Jerry Bruckheimer is the producer who brought us such think-pieces as Pearl Harbor, Armageddon and Gone in 60 Seconds. Bruckheimer’s first 3D family film for Disney, G-Force, pays glib lipservice to Uncle Walt’s family values and makes a few toe-curling attempts at sentiment, but mainly it is like any other piece of mindless action cinema, except that instead of humans running away from enormous exploding fireballs, it’s guinea-pigs.
Reviewed by Chris Tookey



You heard me. Guinea-pigs. This is not a movie for Hamstered intellectuals. Just imagine how Alvin ands the Chipmunks might have turned out if it had been directed by Michael Bay.
This kind of trash always has an English baddie bent on taking over the world, and a woefully underused Bill Nighy tries and fails to alleviate the tedium by doing a half-hearted impersonation of Sir Alan Sugar.

Up against him are various animated rodents (voiced by Sam Rockwell, Penelope Cruz and Tracy Morgan), a mole (Nicolas Cage, wonderfully goofy) a fly called Mooch and numerous cockroaches. They’re trained FBI operatives, would you believe, and – since this is modern Hollywood, unfettered by notions of taste – they’re helped in their endeavours by an obese guinea pig (Jon Favreau) whose job it is to break wind whenever the script runs out of steam, which is often.

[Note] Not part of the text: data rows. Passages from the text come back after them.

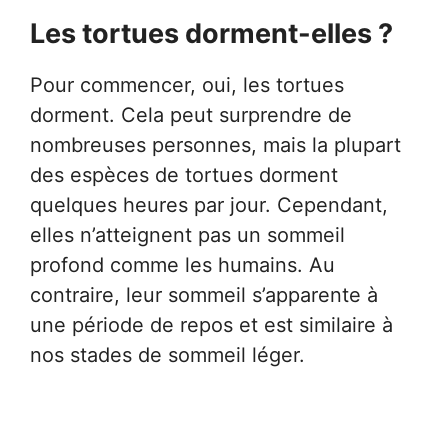
Les tortues dorment-elles ?
Pour commencer, oui, les tortues
dorment. Cela peut surprendre de
nombreuses personnes, mais la plupart
des espèces de tortues dorment
quelques heures par jour. Cependant,
elles n’atteignent pas un sommeil
profond comme les humains. Au
contraire, leur sommeil s’apparente à
une période de repos et est similaire à
nos stades de sommeil léger.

G-Force is fast, noisy and colourful enough to make money, but director Hoyt H. Yeatman Jr is unlikely to be in the running for an Oscar any time soon.
The unwitty, lazily episodic script is by husband and wife writing team Marianne and Cormac Wibberley, whose other contributions to world cinema include Bad Boys II, The Shaggy Dog and Charlie’s Angels: Full Throttle. I think that should tell you all you need to know.

It’s been caught by masses of children all over the States, but then so has swine fever.